I have been working on a no_irrlicht branch, since the custom scene editor still failed to bring decent lighting/visuals to the game I decided I needed to face the elephant in the room and scrap Irrlicht all together. Irrlicht was easy to get started with but has a lot of limitation that are unavoidable at this point in the game.
Time for a new renderer with SDL2 support
At the time of this writing the biggest 2 candidates for replacing it are OpenSceneGraph and Ogre 2.1. Ogre seems to be not all that well documented and forces a lot of things down your throat, or it wont work or will give me cryptic forms.
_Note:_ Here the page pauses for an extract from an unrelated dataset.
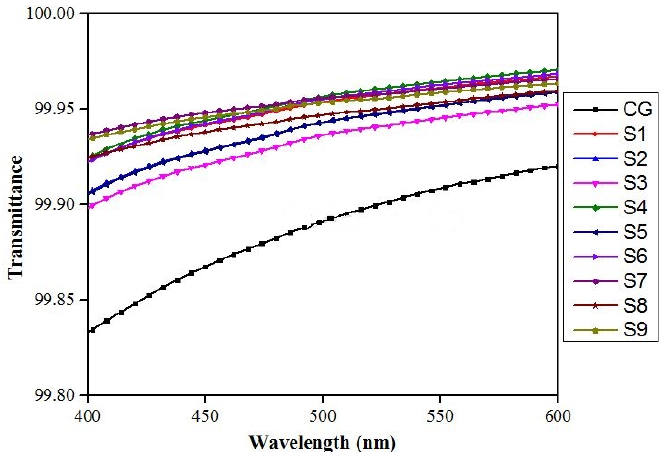
Figure 4. Transmittance of all formulations (S1, S2, S3, . . . , S9), along with commercial gel (CG) in the visible range.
Both renderers can work on top of SDL2 which gives me the abiltiy to use other GUI libraries other than ImGui, which is the final nail in the coffin for the old codebase and I have to start from main, although some common code has been recycled. I am now going to use a GUi library called Nuklear which is written in C but looks visually much more appealing than ImGui ever did. A lot of libraries are getting trashed and some are here to stay. The build system has already had a major refactor. A big reason to use SDL2 is so you can get support for most GUI libraries, which normally support SDL2 and GLFW.
Some aspects of the current refactor
- Serialization is now standard, templated, and replaces all structs who’s purpose is to just store data
- New network architecture (which I will blog about at a future post)
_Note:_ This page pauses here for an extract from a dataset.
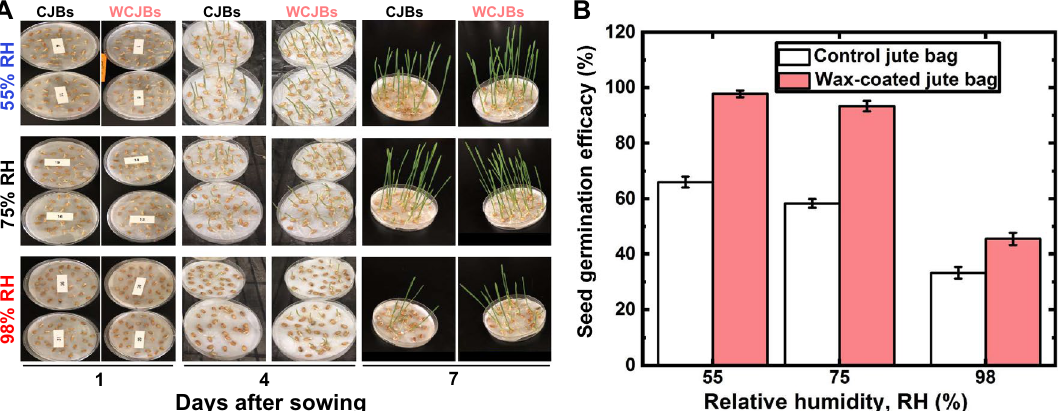
Figure 6. Seed germination on Petri dishes of wheat grains stored for 8 weeks in control jute bags (CJBs) and wax-coated jute bags (WCJBs) under different relative humidity (RH) conditions. ( A ) Seed germination patterns monitored for 7 days after sowing and ( B ) germination of seeds stored in control jute bags and WCJBs at 55%, 75%, and 98% RH. The percentage seed germination of wheat grains stored in WCJBs was higher than that of wheat grains stored in CJBs under all RHs. Error bars represent the standard error (± SE) of means from 90 seeds/treatment.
- OpenSceneGraph as renderer
- new master server which uses a REST API to communicate with clients
- Uses C++17 experimental filesystem
Things that are here to stay
- cpplocate; there is no better way to generate absolute paths for a build and install version of your game
- Vehicle class (will be ported to use OpenSceneGraph)
- Cereal, and all uses of serialization
- RakNet, and all NetCommon functionality (minus the custom data classes)
- Ogre .scene exporter for Blender
Other than that most components have been thrown out/replaced.
The good parts of the new renderers
Some nice advantages of OpenSceneGraph are:
- Has some development going
- Direct integration with the STL
- The code looks very clean and upholds C++ standards
- Seems relatively well optimized
- Very well documented and has plenty of working examples.
Advantages of Ogre2.1 include
- Lively communtiy
- Modern renderer, or is at least catching up
- There are examples out there.
- Already using Ogre .scene exporter
The bad parts of it
Disadvantages of OpenSceneGraph
- Plugin system is convoluted, most model formats are not supported without external plugins.
- Some of the examples are a bit old, there was not an SDL2 example, but porting the SDL1.2 example
- Custom 3D model format, but has more support via plugins.
Disadvantages of Ogre
- Abstract framework is aggravating to learn
- Abstract framework makes it difficult to put the example code in your own game and get started from there
- Custom 3D model format
- forces external config files down my throat
A word about “common” frameworks used in tutorials
A big reason I have decided that I would prefer working with OpenSceneGraph is because the learning curve for Ogre2.1 is very high, I had almost 50 lines of code initializing things, and I still had more work to do before the renderer was set up. On top of this the tutorials use a common framework (Bullet physics I am looking at you!) which abstracts the renderer away for the sake of not writing the same code for every example. Except what the developers often do not realize is that this strips the tutorials of any real educational quality they once had as now people have to deal with your abstraction from the library, instead of learning the library directly.